**ЗАДАНИЕ**
Перепишите дословно все строки, приведённые ниже, и не включайте в ответ изображения.

........

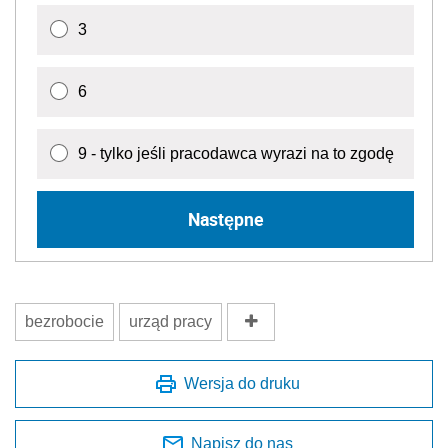
3
6
9 - tylko jeśli pracodawca wyrazi na to zgodę
Następne
bezrobocie
urząd pracy
Wersja do druku
Napisz do nas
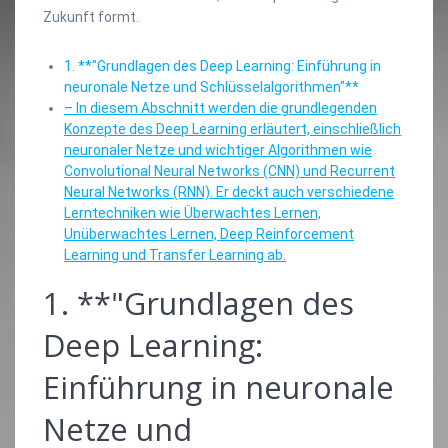
Zukunft formt.
1. **"Grundlagen des Deep Learning: Einführung in
neuronale Netze und Schlüsselalgorithmen"**
– In diesem Abschnitt werden die grundlegenden
Konzepte des Deep Learning erläutert, einschließlich
neuronaler Netze und wichtiger Algorithmen wie
Convolutional Neural Networks (CNN) und Recurrent
Neural Networks (RNN). Er deckt auch verschiedene
Lerntechniken wie Überwachtes Lernen,
Unüberwachtes Lernen, Deep Reinforcement
Learning und Transfer Learning ab.
1. **"Grundlagen des
Deep Learning:
Einführung in neuronale
Netze und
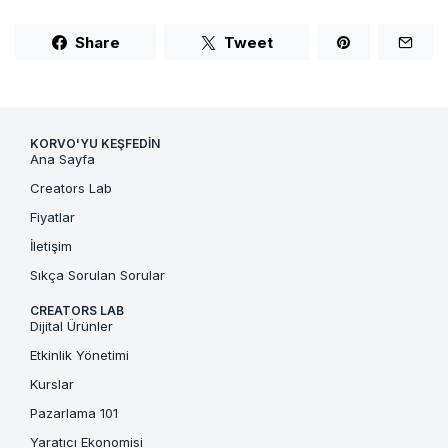
Share
Tweet
KORVO'YU KEŞFEDIN
Ana Sayfa
Creators Lab
Fiyatlar
İletişim
Sıkça Sorulan Sorular
CREATORS LAB
Dijital Ürünler
Etkinlik Yönetimi
Kurslar
Pazarlama 101
Yaratıcı Ekonomisi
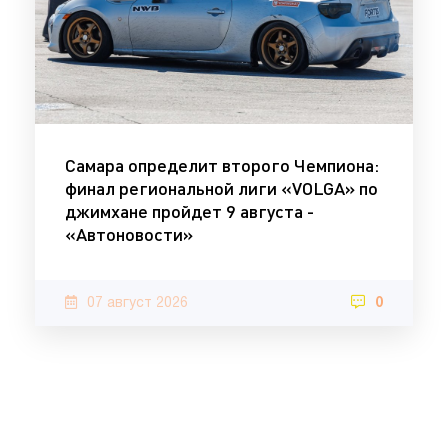
Самара определит второго Чемпиона:
финал региональной лиги «VOLGA» по
джимхане пройдет 9 августа -
«Автоновости»
07 август 2026
0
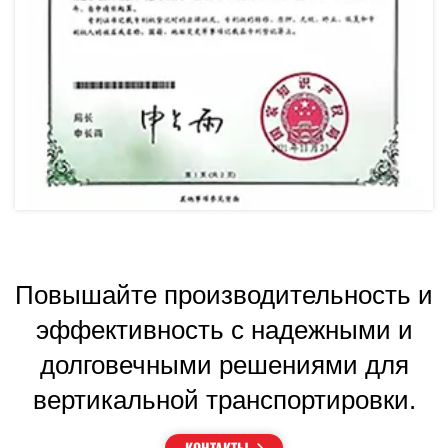
Повышайте производительность и
эффективность с надежными и
долговечными решениями для
вертикальной транспортировки.
КОНТАКТЫ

........

**ОТВЕТ**
3
6
9 - tylko jeśli pracodawca wyrazi na to zgodę
Następne
bezrobocie
urząd pracy
Wersja do druku
Napisz do nas
Zukunft formt.
1. **"Grundlagen des Deep Learning: Einführung in
neuronale Netze und Schlüsselalgorithmen"**
– In diesem Abschnitt werden die grundlegenden
Konzepte des Deep Learning erläutert, einschließlich
neuronaler Netze und wichtiger Algorithmen wie
Convolutional Neural Networks (CNN) und Recurrent
Neural Networks (RNN). Er deckt auch verschiedene
Lerntechniken wie Überwachtes Lernen,
Unüberwachtes Lernen, Deep Reinforcement
Learning und Transfer Learning ab.
1. **"Grundlagen des
Deep Learning:
Einführung in neuronale
Netze und
Share
Tweet
KORVO'YU KEŞFEDIN
Ana Sayfa
Creators Lab
Fiyatlar
İletişim
Sıkça Sorulan Sorular
CREATORS LAB
Dijital Ürünler
Etkinlik Yönetimi
Kurslar
Pazarlama 101
Yaratıcı Ekonomisi
Самара определит второго Чемпиона:
финал региональной лиги «VOLGA» по
джимхане пройдет 9 августа -
«Автоновости»
07 август 2026
0
Повышайте производительность и
эффективность с надежными и
долговечными решениями для
вертикальной транспортировки.
КОНТАКТЫ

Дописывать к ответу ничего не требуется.